Synthesis, characterization and lithium electrochemical insertion into antimony-based graphite composites

There is a renewal of interest in the use of metals that are capable of alloying with lithium as negative-electrode materials for lithium-ion batteries. These metals can supply larger capacities than graphite but their main disadvantage consists in their very limited cycle life. Indeed, they present considerable volume variations during alloying, which lead to a mechanical degradation of the electrode. The concept of an active phase stabilizing matrix was introduced. We propose in this study to associate a metal able to alloy lithium to graphite by using new preparation methods involving graphite intercalation compounds (GICs) as precursors. In one case, antimony pentachloride SbCl5 was reduced by the stage I KC8 GIC. In another case, C12SbCl5 and C24SbCl5 GICs were reduced either by gaseous caesium or by activated sodium hydride NaH. Actually, these methods led to the attention of antimony-based graphite composites in which antimony particles are deposited on the surface and edges of graphite layers or embedded in an organic matrix. Both morphological and structural characteristics of such composites were studied by transmission electron microscopy.
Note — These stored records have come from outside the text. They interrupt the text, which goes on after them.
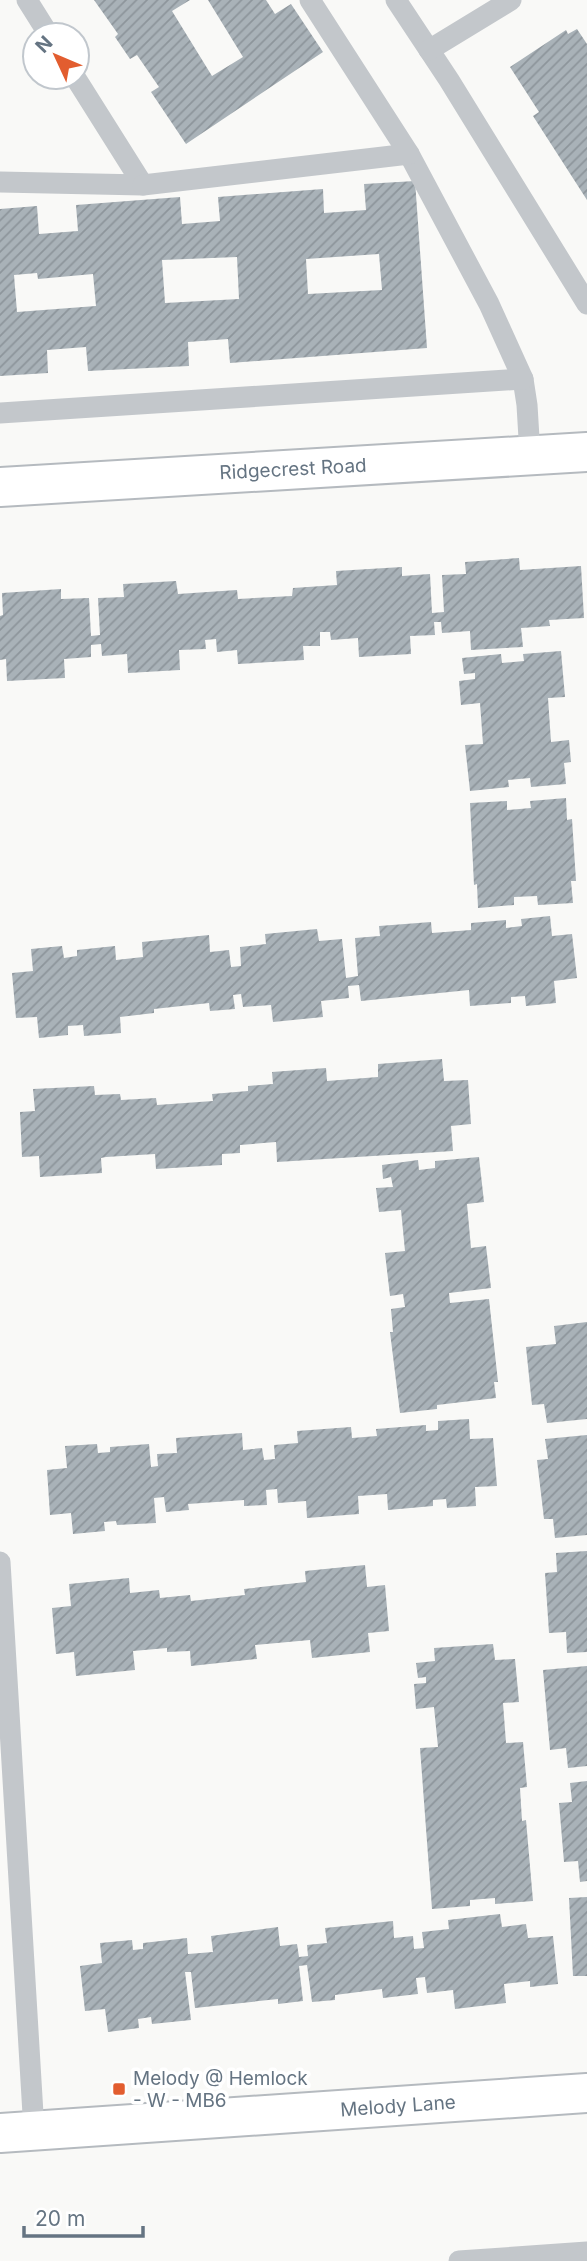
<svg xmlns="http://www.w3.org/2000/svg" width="587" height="2261" font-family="Inter,sans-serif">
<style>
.building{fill:url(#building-hatch);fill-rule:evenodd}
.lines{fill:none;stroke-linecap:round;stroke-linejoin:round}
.secondary-casing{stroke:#b5babf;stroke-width:42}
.lane{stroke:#c3c7cb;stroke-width:21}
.secondary{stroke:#fff;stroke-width:38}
.poi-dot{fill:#e25d2f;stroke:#fff;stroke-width:2.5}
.labels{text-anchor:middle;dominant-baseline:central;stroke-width:7;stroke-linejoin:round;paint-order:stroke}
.street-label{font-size:19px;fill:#657482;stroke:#fff}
.poi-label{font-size:19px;fill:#657482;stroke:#fff;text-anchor:start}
</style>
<defs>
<pattern id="building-hatch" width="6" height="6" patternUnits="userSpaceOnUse" patternTransform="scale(1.75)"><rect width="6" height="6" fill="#a9b2b8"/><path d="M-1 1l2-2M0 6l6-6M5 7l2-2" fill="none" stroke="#8d959b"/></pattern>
</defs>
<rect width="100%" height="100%" fill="#f9f9f7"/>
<g class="building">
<polygon points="94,0 190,0 172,11 212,76 243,57 208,0 266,0 275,14 291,4 323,52 186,144 151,92 159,87 137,55 130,59 115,37 118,34"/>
<polygon points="577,29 587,44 587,200 533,116 539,112 510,67 566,30 568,34"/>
<path d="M415,181L427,348L230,363L228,339L188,342L189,366L88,371L86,347L47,350L48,373L0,376V209L37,206L39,234L78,231L76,205L180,197L182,224L220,221L218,197L323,189L324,213L366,210L364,184ZM379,254L382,290L308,294L306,259ZM237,257L239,299L165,303L162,260ZM37,273L38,279L93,274L96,306L17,312L14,275Z"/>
<polygon points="519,558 520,570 581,566 584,618 549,620 550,626 521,628 523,647 471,650 470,631 442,633 441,622 434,622 435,635 410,636 411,654 359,657 358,638 331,640 330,632 320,632 320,646 303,646 304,660 238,664 237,650 217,652 216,639 205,640 206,649 179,650 180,670 128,673 127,654 102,656 101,644 91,645 91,657 64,659 65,678 7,681 6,659 0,660 0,616 3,615 2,593 61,589 61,599 89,598 91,636 100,635 98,598 124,597 123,584 176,581 178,594 237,590 238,599 292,596 293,588 337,585 336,571 402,567 402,576 430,574 432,613 444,612 442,575 466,574 465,562"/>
<polygon points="561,651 565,697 548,698 551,742 569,740 571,762 564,763 566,784 531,787 530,778 508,780 509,787 470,791 465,745 483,744 480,703 461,705 459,681 475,679 475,673 464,674 462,658 501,654 502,663 524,661 523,654"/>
<polygon points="566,798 567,820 572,819 576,881 571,881 573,903 538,905 537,896 514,897 514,905 478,908 477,884 474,885 470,803 507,801 507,810 531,808 530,801"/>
<polygon points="550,916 552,936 572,934 577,978 554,981 556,1003 526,1006 525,996 511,997 511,1003 470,1006 469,990 361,1001 359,985 348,986 349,998 321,1001 323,1017 273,1022 271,1005 243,1007 241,994 233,995 235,1009 210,1011 209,1003 154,1009 154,1013 120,1017 121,1033 84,1036 83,1025 68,1026 68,1035 39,1038 37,1017 16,1018 12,973 33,971 31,949 62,946 64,958 77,956 77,950 115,946 116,960 143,957 142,942 209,935 210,952 229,950 231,967 241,966 240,947 266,944 265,934 317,929 319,941 342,939 346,978 358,976 355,938 380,936 379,926 431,922 432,933 471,930 471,923 506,920 506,928 522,926 521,919"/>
<polygon points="442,1059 444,1081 468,1080 471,1124 451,1126 453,1151 277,1162 276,1142 240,1145 240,1153 222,1154 222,1165 156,1169 155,1154 106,1157 101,1158 102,1173 40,1177 39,1156 22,1157 20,1112 35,1111 33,1089 94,1086 95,1095 120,1094 121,1100 156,1098 157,1105 213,1101 212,1094 248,1091 248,1086 273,1084 272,1072 326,1068 327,1081 378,1077 378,1064"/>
<polygon points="479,1157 484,1202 467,1204 471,1248 486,1246 491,1288 449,1293 450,1303 489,1299 498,1382 494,1382 496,1398 437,1405 437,1409 400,1413 390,1332 393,1332 391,1309 405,1307 403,1294 390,1296 385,1253 405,1251 401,1210 379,1212 376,1188 393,1187 391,1177 383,1179 382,1165 418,1160 419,1170 435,1168 435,1161"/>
<polygon points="587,1322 587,1419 547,1423 544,1404 532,1405 526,1347 556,1344 554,1326"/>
<polygon points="469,1419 470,1439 493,1438 497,1486 475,1487 476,1506 447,1508 446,1499 433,1500 433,1506 388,1510 387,1494 358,1496 359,1514 307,1518 306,1501 278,1503 277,1489 266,1490 267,1505 244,1506 244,1500 188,1504 189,1510 166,1512 164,1497 154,1498 156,1523 117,1525 116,1521 104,1522 105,1531 73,1534 71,1513 50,1515 47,1470 67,1468 65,1446 97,1444 98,1453 110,1452 110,1447 149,1444 151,1467 158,1466 157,1454 177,1453 176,1438 242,1433 243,1450 262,1448 264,1460 275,1459 274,1445 298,1443 297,1431 351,1427 352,1438 377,1436 376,1429 426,1425 426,1431 438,1430 438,1421"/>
<polygon points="587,1435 587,1535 555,1538 553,1519 544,1519 537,1460 548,1459 545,1439"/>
<polygon points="587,1551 587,1652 567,1653 566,1632 549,1633 545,1573 557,1572 556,1553"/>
<polygon points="365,1565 367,1587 385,1585 389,1631 368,1633 370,1652 312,1658 310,1640 255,1645 257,1659 191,1666 190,1651 167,1652 167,1648 133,1651 135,1670 76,1676 74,1652 56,1654 52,1608 71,1606 69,1584 129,1578 130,1593 159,1590 160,1598 190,1595 191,1601 245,1595 244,1589 306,1582 305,1571"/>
<polygon points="493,1644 495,1660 515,1659 519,1702 503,1703 506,1743 523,1742 527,1787 520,1788 522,1821 526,1820 533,1901 495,1904 495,1898 470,1900 470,1906 432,1909 420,1748 438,1747 434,1707 416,1709 414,1684 426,1683 426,1677 418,1678 416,1663 435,1661 434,1648"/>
<polygon points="587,1666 587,1766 568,1768 566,1748 550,1750 543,1670"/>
<polygon points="587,1781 587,1881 580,1882 578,1861 564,1862 559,1803 572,1802 570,1783"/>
<polygon points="587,1897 587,1976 573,1976 569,1898"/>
<polygon points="500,1914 502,1927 526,1924 528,1938 553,1936 558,1984 530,1987 530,1981 504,1984 506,2003 455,2009 453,1990 427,1993 425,1977 416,1978 418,1994 383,1998 382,1989 335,1995 335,2000 312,2002 307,1965 299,1966 303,2001 278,2004 278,1999 195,2008 191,1972 185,1972 191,2020 152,2024 151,2017 138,2019 139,2028 108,2032 105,2009 85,2011 80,1966 102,1963 100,1943 132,1940 133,1950 143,1949 143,1943 187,1938 188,1954 213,1952 211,1936 278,1927 280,1946 297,1944 299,1957 308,1956 307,1945 327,1943 325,1928 393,1921 394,1938 413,1936 414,1949 424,1948 422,1932 449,1929 448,1920"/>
</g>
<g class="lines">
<defs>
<g id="secondary">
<polyline points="0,487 587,452"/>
<polyline points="0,2133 587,2093"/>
</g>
</defs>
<use href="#secondary" class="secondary-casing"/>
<g class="lane">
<polyline points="27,0 49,35"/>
<polyline points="310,0 409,154 489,304 523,379 527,405 530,455"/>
<polyline points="396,0 449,80 587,304"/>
<polyline points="429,50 511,0"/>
<polyline points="0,182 143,185 75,77"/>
<polyline points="143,185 409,154"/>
<polyline points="0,413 523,379"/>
<polyline points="0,1562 34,2131"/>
<polyline points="459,2261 587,2252"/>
</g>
<use href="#secondary" class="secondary"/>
</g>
<rect class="poi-dot" x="112" y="2082" width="14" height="14" rx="3.5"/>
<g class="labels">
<g class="street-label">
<text transform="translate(293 469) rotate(-3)">Ridgecrest Road</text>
<text transform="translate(398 2106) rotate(-4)">Melody Lane</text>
</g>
<g class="poi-label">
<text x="133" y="2078">Melody @ Hemlock<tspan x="133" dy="22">- W - MB6</tspan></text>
</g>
</g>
<g transform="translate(56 56) rotate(314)"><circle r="33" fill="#ffffff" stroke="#c1c7cd" stroke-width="2"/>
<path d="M0-5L12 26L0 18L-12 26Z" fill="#e25d2f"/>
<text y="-10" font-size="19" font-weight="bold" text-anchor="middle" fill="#657482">N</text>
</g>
<path d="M24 2226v10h119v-10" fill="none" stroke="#657482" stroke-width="3.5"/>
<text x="35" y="2226" font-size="21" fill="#657482" stroke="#ffffff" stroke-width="5" paint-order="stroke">20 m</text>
</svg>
Examination of their electrochemical properties as regards lithium insertion showed that they present interesting performances because the reversible capacity is increased by comparison with that of pure graphite and the stability of the metal is preserved throughout the cycling. The combination of graphite and antimony prevents the metal against cracking and pulverization that occur generally during alloying/dealloying cycles. Antimony-graphite composites prepared via SbCl5 reduction by KC8, via C12SbCl5 reduction by gaseous caesium or via C24SbCl5 reduction by activated NaH display improved reversible capacities of 420, 490 and 440 mAh g−1, respectively.